Dés que la technologie put passer du prototype à une phase d'industrialisation, les clients fortunés firent la queue comme devant Saint-Pierre. L'argent coulait comme le Styx. Une nouvelle commission fut désignée pour répondre à la question : la copie est-elle un service public accessible à tous?

À nouveau dix ans s'étaient écoulés sans que le mystère n’avance d'un pouce. Mais comment donc le cerveau pouvait-il réussir ce que des ordinateurs sensés être plus puissants que lui n’arrivaient même pas à imaginer ?
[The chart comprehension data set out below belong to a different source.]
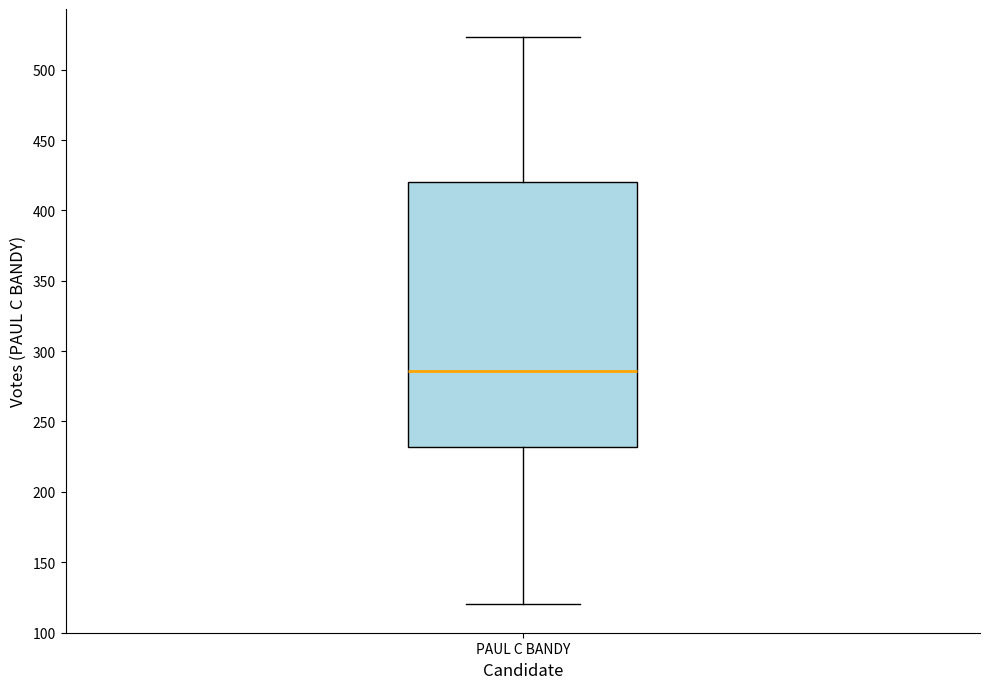

Where does the upper whisker of the box for PAUL C BANDY end on the y-axis? The values are not printed on the chart, so give them approximately, as read against the axis.

525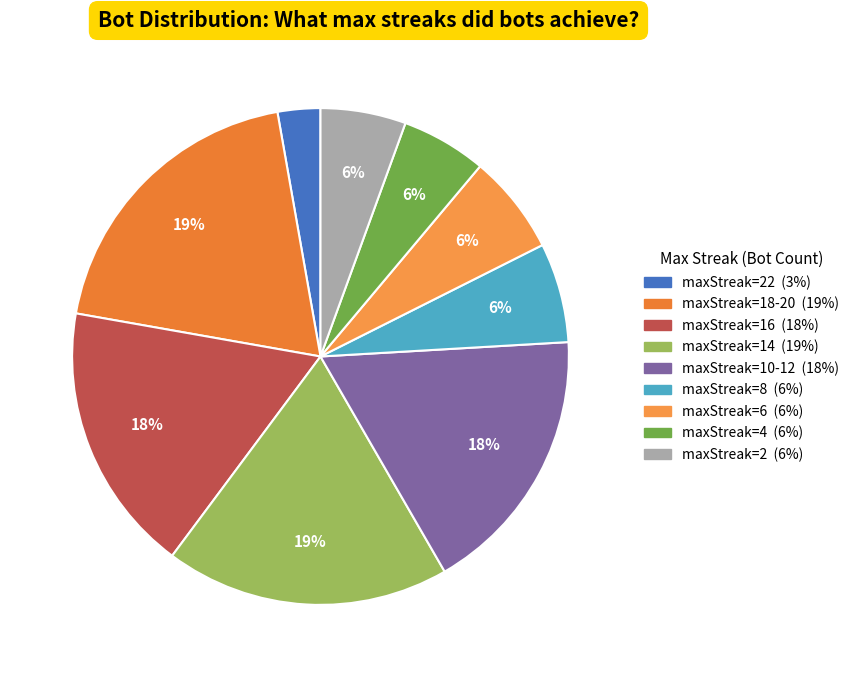

Count the number of slices in the pie.

9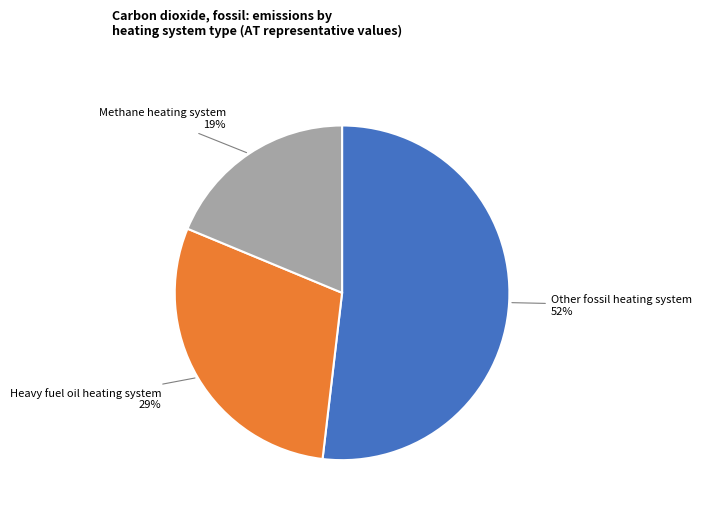

Count the number of slices in the pie.

3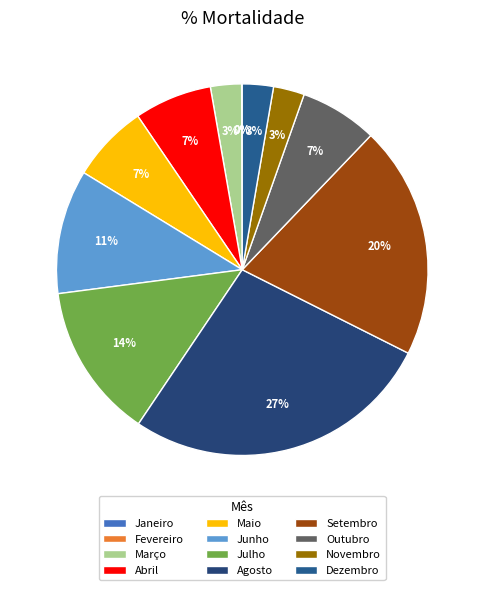

Is it true that Março is 3% of the pie?

True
Il le savait. Il s'assit profondément dans son fauteuil. Il avala la gélule. Elle mettrait vingt minutes à agir. Ses ordinateurs étaient parés. Il alluma sa dernière cigarette, elle lui avait coûté cent euros au marché noir! Bientôt l'anesthésiant fit son effet. Il s'endormait. Sûr d'être copié. Sûr d'être réveillé. Qu'allait-il donc faire de tout ce temps ? De cette éternité. Aimer, penser, panser, se passionner. Jouer avec le chat de Schrödinger ? Jouer avec sa conscience ? Jouer à avoir plusieurs consciences de soi en soi ? Jouer à se faire peur ?
Un temps passa.
D’abord ce fut un noir, un noir d’encre, un noir profond, un noir abyssal et absolu.
Et aussitôt ou presque, une lumière, une lumière solaire, douce, amicale et amoureuse.
Un son, une voix. Une petite voix, qui vient de là, de devant moi, de sous mes yeux et qui m’arrive par je ne sais où. Un visage d’ange qui remue les lèvres avec application pour me susurrer :
Bon, jour, grand grand grand grand grand grand papa...


Fin

 

(1) cf. Werber, les thanatonautes. Vaste fresque ou les héros vivent des NDE volontaires et à répétition pour découvrir le monde des morts.